Selain itu, tak masalah untuk bekerja ke luar daerah, baik itu bekerja di kota-kota besar di Indonesia maupun di luar negeri. Yang paling penting adalah pada bagaimana pemimpin membangun sistem yang bisa menyiapkan kompetensi para pekerja, terlebih khusus mereka yang memilih bekerja di luar negeri. Paling tidak, ada keahlihan yang dibawa sebagai bekal menghadapi tuntutan pekerjaan.
Sistem itu berupa proses perekrutan, pelatihan/pembinaan yang intensif, hingga supervisi selama seseorang bekerja di luar negeri. Paling tidak, si pekerja tak dibiarkan begitu saja tanpa kompas yang jelas, tetapi perlu pendampingan dari pemerintah agar tak terjebak pada sindikat perdagangan manusia.
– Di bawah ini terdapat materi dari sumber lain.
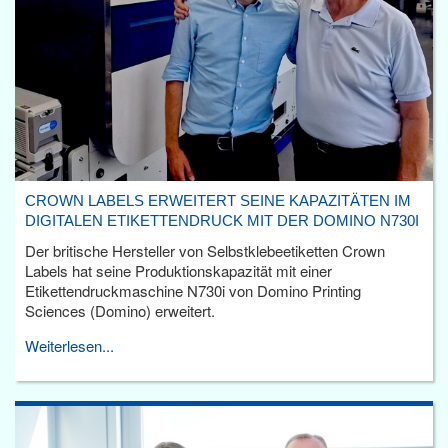
CROWN LABELS ERWEITERT SEINE KAPAZITÄTEN IM
DIGITALEN ETIKETTENDRUCK MIT DER DOMINO N730I
Der britische Hersteller von Selbstklebeetiketten Crown
Labels hat seine Produktionskapazität mit einer
Etikettendruckmaschine N730i von Domino Printing
Sciences (Domino) erweitert.
Weiterlesen...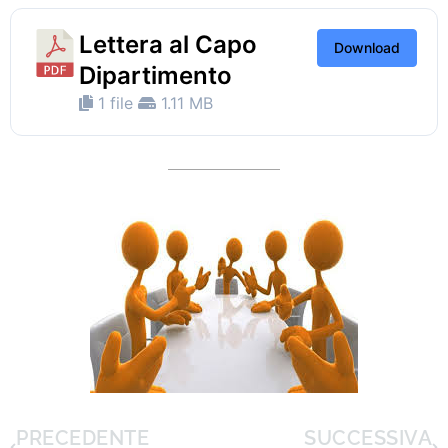
Lettera al Capo
Download
Dipartimento
1 file
1.11 MB
PRECEDENTE
SUCCESSIVA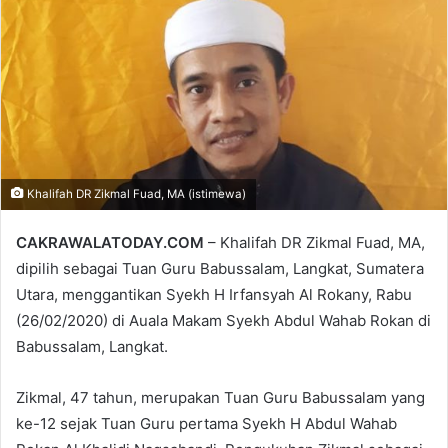
email
Khalifah DR Zikmal Fuad, MA (istimewa)
CAKRAWALATODAY.COM
– Khalifah DR Zikmal Fuad, MA,
dipilih sebagai Tuan Guru Babussalam, Langkat, Sumatera
Utara, menggantikan Syekh H Irfansyah Al Rokany, Rabu
(26/02/2020) di Auala Makam Syekh Abdul Wahab Rokan di
Babussalam, Langkat.
Zikmal, 47 tahun, merupakan Tuan Guru Babussalam yang
ke-12 sejak Tuan Guru pertama Syekh H Abdul Wahab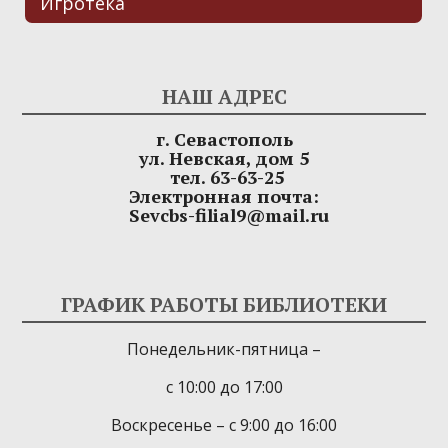
Игротека
НАШ АДРЕС
г. Севастополь
ул. Невская, дом 5
тел. 63-63-25
Электронная почта:
Sevcbs-filial9@mail.ru
ГРАФИК РАБОТЫ БИБЛИОТЕКИ
Понедельник-пятница –
с 10:00 до 17:00
Воскресенье – с 9:00 до 16:00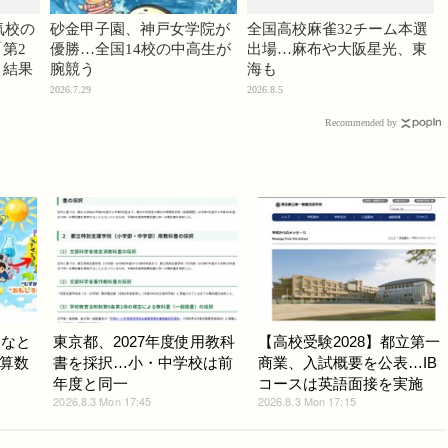
気校の
砂金甲子園、神戸女学院が
全国高校麻雀32チーム本選
第2
優勝…全国14校の中高生が
出場…麻布や大阪星光、東
」結果
腕競う
海も
2026.7.29
2026.8.5
Recommended by
みなと
東京都、2027年度使用教科
【高校受験2028】都立第一
算数
書を採択…小・中学校は前
商業、入試概要を公表…IB
年度と同一
コースは英語面接を実施
2026.8.3 Mon 17:45
2026.8.3 Mon 17:15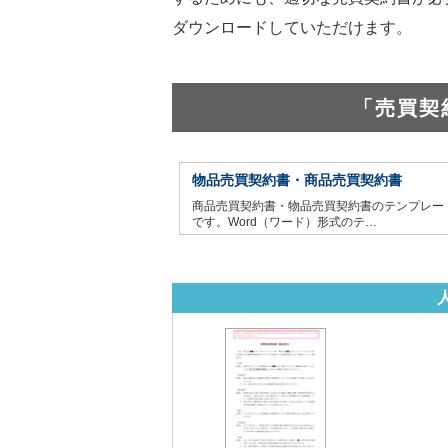
ダウンロードしていただけます。
「売買契
物品売買契約書・商品売買契約書
商品売買契約書・物品売買契約書のテンプレー
です。Word（ワード）形式のテ…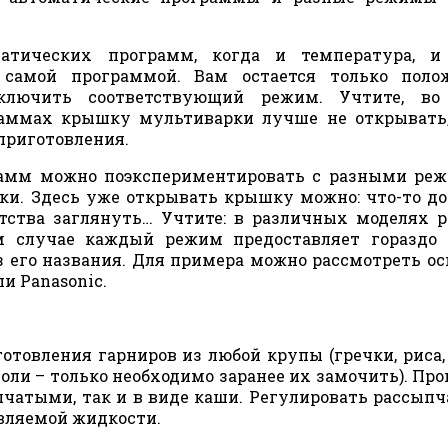
атических программ, когда и температура, и
 самой программой. Вам остается только поло
лючить соответствующий режим. Учтите, во
раммах крышку мультиварки лучше не открывать
приготовления.
рамм можно поэкспериментировать с разными ре
ки. Здесь уже открывать крышку можно: что-то до
ытства заглянуть… Учтите: в различных моделях
м случае каждый режим предоставляет гораздо 
з его названия. Для примера можно рассмотреть о
 Panasonic.
отовления гарниров из любой крупы (гречки, риса,
асоли – только необходимо заранее их замочить). Пр
чатыми, так и в виде каши. Регулировать рассыпч
вляемой жидкости.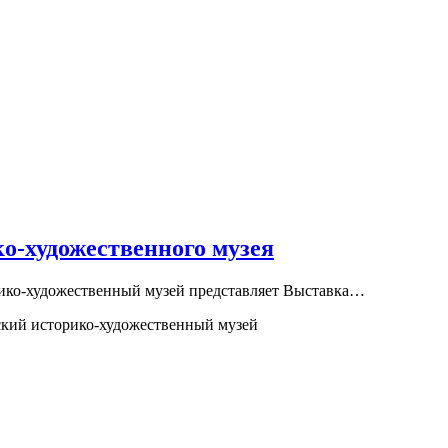
о-художественного музея
орико-художественный музей представляет Выставка…
кий историко-художественный музей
Lebih jauh, pemimpin yang terpilih juga perlu mengambil penindakan tegas bagi pihak-pihak yang terlibat kasus perdangan manusia. Kerja sama dengan aparat penegak hukum menjadi rumus mendasar bagi para pemimpin agar masyarakat tak gampang masuk dalam persoalan human trafficking.
Tindakan tegas dan sosialisasi yang konstan dan konsisten tentang bahaya perdagangan manusia perlu menjadi agenda mendasar dari pemimpin NTT terpilih. Bagaimana pun, persoalan perdangangan manusia yang menjadi salah satu isu mendasar di NTT harus disikapi secara serius oleh kepala daerah terpilih nantinya.
Sikap serius itu juga dibarengi dengan kontrol ketat dalam perekrutan. Tiap instansi, paling kurang mulai dari lingkup terbawah seperti instansi desa perlu buka mata dengan menilai dan mengevaluasi tiap agen dalam merekrut pekerja.
Kalau boleh, ijinan kepala desa menjadi salah satu syarat sebagai salah satu bagian dari perekrutan agar bisa melihat apakah agen atau pihak yang merekrut sudah sesuai prosedur ataukah tidak. Langkah kepala desa itu bisa menjadi bagian program mendasar dari kepala daerah dalam mengatasi perdagangan manusia.
Persoalan perdagangan manusia bermotifkan jasa pemberian pekerjaan menjadi tantangan dan masalah di NTT. Oleh karena itu, pemimpin terpilih lewat kontestasi Pilkada seperti Pilgub perlu menyikapi dan menyelesaikan masalah itu dengan langkah yang tepat sasar.